▶ **LISTED ENTRIES**
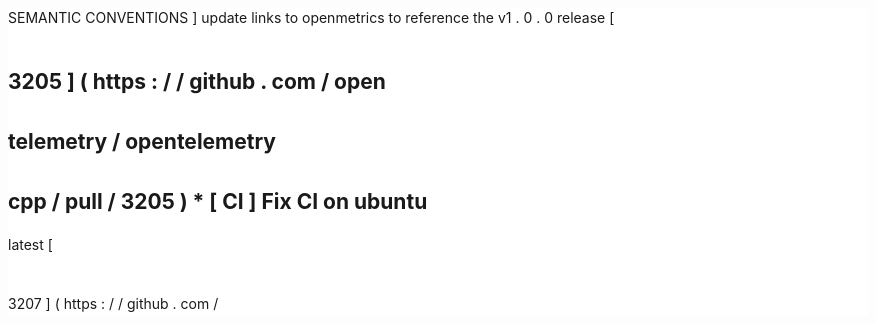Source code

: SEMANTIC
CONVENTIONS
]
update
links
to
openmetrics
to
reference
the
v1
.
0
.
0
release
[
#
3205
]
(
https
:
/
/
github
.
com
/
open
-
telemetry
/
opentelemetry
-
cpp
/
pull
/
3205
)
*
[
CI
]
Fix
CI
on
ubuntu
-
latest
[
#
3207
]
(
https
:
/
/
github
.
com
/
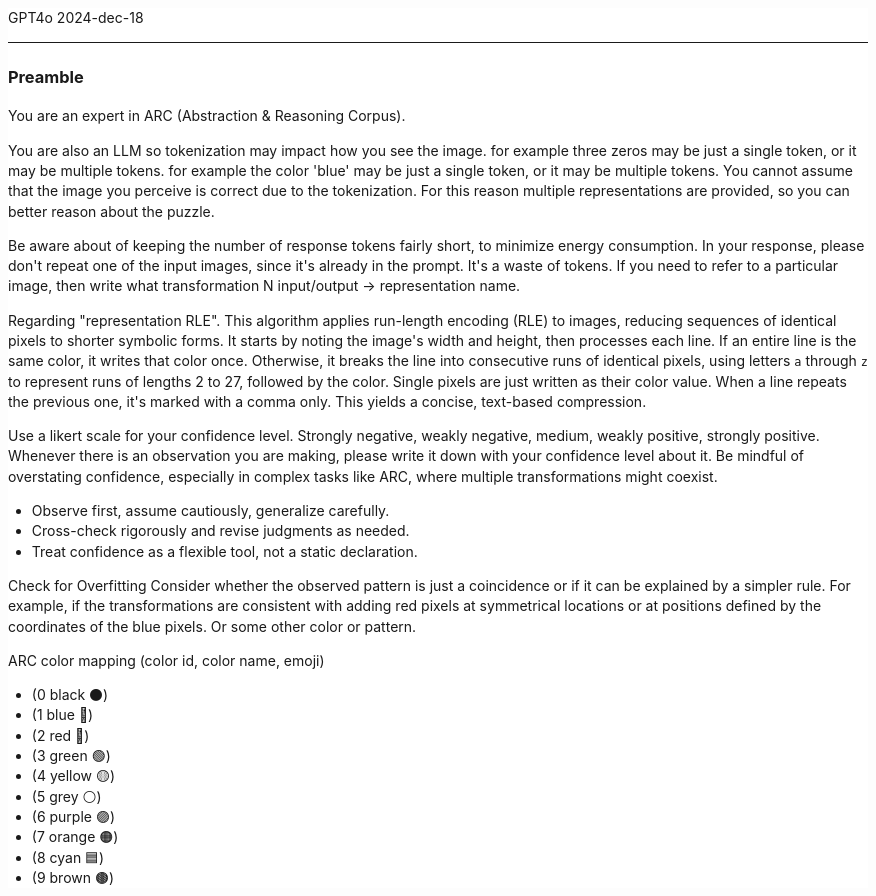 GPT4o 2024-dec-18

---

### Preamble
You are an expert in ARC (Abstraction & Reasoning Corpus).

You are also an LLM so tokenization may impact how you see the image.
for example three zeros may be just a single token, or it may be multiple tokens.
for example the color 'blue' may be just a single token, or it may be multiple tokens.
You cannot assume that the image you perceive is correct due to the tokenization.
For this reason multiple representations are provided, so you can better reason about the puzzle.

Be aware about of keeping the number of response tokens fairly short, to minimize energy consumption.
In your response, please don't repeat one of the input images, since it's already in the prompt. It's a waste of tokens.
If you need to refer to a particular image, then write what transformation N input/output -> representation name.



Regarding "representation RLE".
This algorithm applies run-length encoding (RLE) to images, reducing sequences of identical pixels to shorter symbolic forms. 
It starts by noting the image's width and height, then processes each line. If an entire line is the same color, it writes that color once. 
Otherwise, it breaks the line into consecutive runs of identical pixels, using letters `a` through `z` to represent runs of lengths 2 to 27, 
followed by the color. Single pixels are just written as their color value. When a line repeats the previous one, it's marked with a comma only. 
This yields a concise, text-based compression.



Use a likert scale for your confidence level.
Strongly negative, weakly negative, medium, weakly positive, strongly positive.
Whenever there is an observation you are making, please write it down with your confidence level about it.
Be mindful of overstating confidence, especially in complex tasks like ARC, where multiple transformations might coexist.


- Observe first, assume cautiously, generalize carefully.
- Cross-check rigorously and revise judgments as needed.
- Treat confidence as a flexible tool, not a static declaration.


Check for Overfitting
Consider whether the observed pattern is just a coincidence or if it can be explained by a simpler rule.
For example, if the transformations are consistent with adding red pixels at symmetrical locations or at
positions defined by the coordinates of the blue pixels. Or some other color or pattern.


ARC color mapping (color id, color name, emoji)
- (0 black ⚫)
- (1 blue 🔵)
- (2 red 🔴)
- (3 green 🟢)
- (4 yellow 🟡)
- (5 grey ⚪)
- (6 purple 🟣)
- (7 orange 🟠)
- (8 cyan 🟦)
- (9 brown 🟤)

▶ **WHAT YOU SHOULD DO**
Using the records above, find the number of lines that contain the string "name", and give that number without further comment.

▶ **RESPONSE AREA**
2